**Exercise**
Reproduce, without any change, the lines of the records that begin with the line containing "Teilenummer: 4132F056 4222282M91 02/201050" and continue through the line containing "217S (Serie 200)", including both of those lines.

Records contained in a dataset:
####

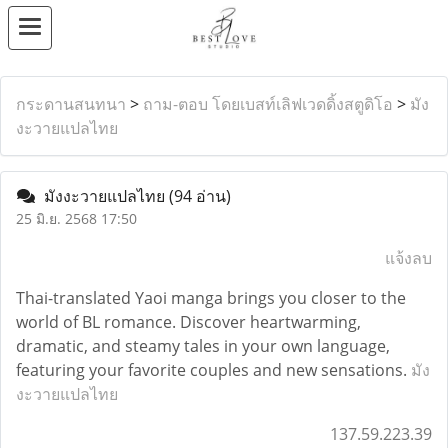
กระดานสนทนา
>
ถาม-ตอบ โดยเบสท์เลิฟเวดดิ้งสตูดิโอ
>
มัง
งะวายแปลไทย
มังงะวายแปลไทย
(94 อ่าน)
25 มิ.ย. 2568 17:50
แจ้งลบ
Thai-translated Yaoi manga brings you closer to the
world of BL romance. Discover heartwarming,
dramatic, and steamy tales in your own language,
featuring your favorite couples and new sensations.
มัง
งะวายแปลไทย
137.59.223.39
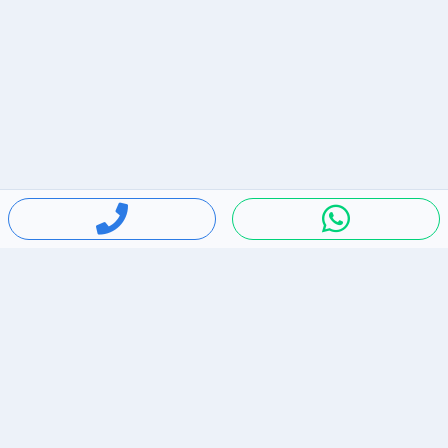
חיפושים פופולריים
ירידות מחירים
דירות להשכרה בתל אביב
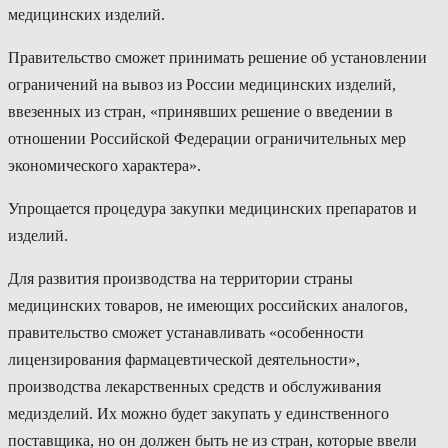
медицинских изделий.
Правительство сможет принимать решение об установлении
ограничений на вывоз из России медицинских изделий,
ввезенных из стран, «принявших решение о введении в
отношении Российской Федерации ограничительных мер
экономического характера».
Упрощается процедура закупки медицинских препаратов и
изделий.
Для развития производства на территории страны
медицинских товаров, не имеющих российских аналогов,
правительство сможет устанавливать «особенности
лицензирования фармацевтической деятельности»,
производства лекарственных средств и обслуживания
медизделий. Их можно будет закупать у единственного
поставщика, но он должен быть не из стран, которые ввели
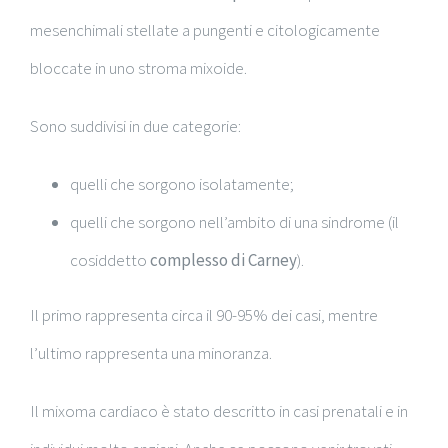
mesenchimali stellate a pungenti e citologicamente
bloccate in uno stroma mixoide.
Sono suddivisi in due categorie:
quelli che sorgono isolatamente;
quelli che sorgono nell’ambito di una sindrome (il
cosiddetto
complesso di Carney
).
Il primo rappresenta circa il 90-95% dei casi, mentre
l’ultimo rappresenta una minoranza.
Il mixoma cardiaco è stato descritto in casi prenatali e in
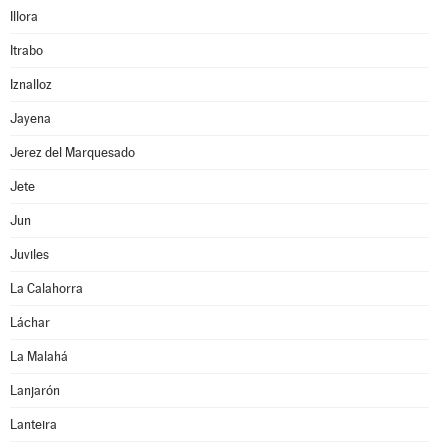
Illora
Itrabo
Iznalloz
Jayena
Jerez del Marquesado
Jete
Jun
Juviles
La Calahorra
Láchar
La Malahá
Lanjarón
Lanteira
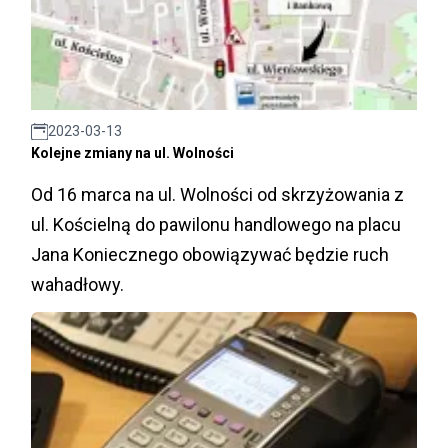
2023-03-13
Kolejne zmiany na ul. Wolności
Od 16 marca na ul. Wolności od skrzyżowania z
ul. Kościelną do pawilonu handlowego na placu
Jana Koniecznego obowiązywać będzie ruch
wahadłowy.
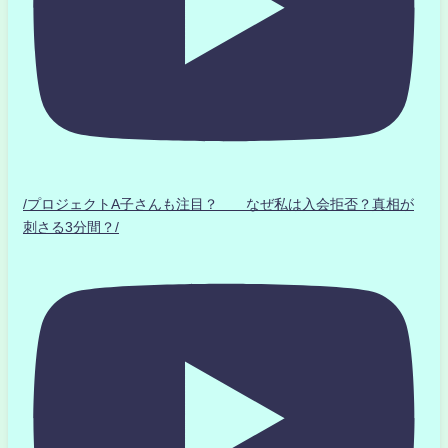
/プロジェクトA子さんも注目？ なぜ私は入会拒否？真相が
刺さる3分間？/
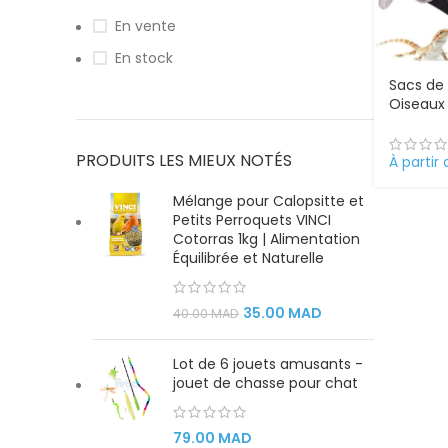
En vente
En stock
Sacs de
Oiseaux
PRODUITS LES MIEUX NOTÉS
À partir
Mélange pour Calopsitte et
Petits Perroquets VINCI
Cotorras 1kg | Alimentation
Équilibrée et Naturelle
35.00
MAD
40.00
MAD
Lot de 6 jouets amusants -
jouet de chasse pour chat
79.00
MAD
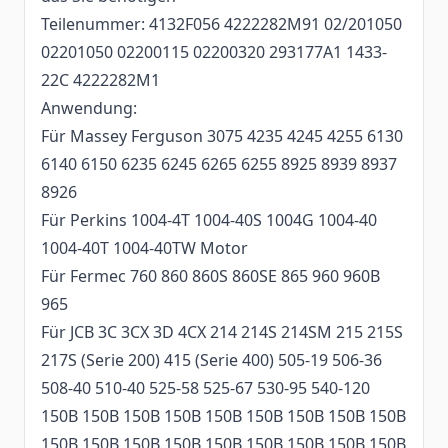
Teilenummer: 4132F056 4222282M91 02/201050
02201050 02200115 02200320 293177A1 1433-
22C 4222282M1
Anwendung:
Für Massey Ferguson 3075 4235 4245 4255 6130
6140 6150 6235 6245 6265 6255 8925 8939 8937
8926
Für Perkins 1004-4T 1004-40S 1004G 1004-40
1004-40T 1004-40TW Motor
Für Fermec 760 860 860S 860SE 865 960 960B
965
Für JCB 3C 3CX 3D 4CX 214 214S 214SM 215 215S
217S (Serie 200) 415 (Serie 400) 505-19 506-36
508-40 510-40 525-58 525-67 530-95 540-120
150B 150B 150B 150B 150B 150B 150B 150B 150B
150B 150B 150B 150B 150B 150B 150B 150B 150B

####

**Solution below**
Teilenummer: 4132F056 4222282M91 02/201050
02201050 02200115 02200320 293177A1 1433-
22C 4222282M1
Anwendung:
Für Massey Ferguson 3075 4235 4245 4255 6130
6140 6150 6235 6245 6265 6255 8925 8939 8937
8926
Für Perkins 1004-4T 1004-40S 1004G 1004-40
1004-40T 1004-40TW Motor
Für Fermec 760 860 860S 860SE 865 960 960B
965
Für JCB 3C 3CX 3D 4CX 214 214S 214SM 215 215S
217S (Serie 200) 415 (Serie 400) 505-19 506-36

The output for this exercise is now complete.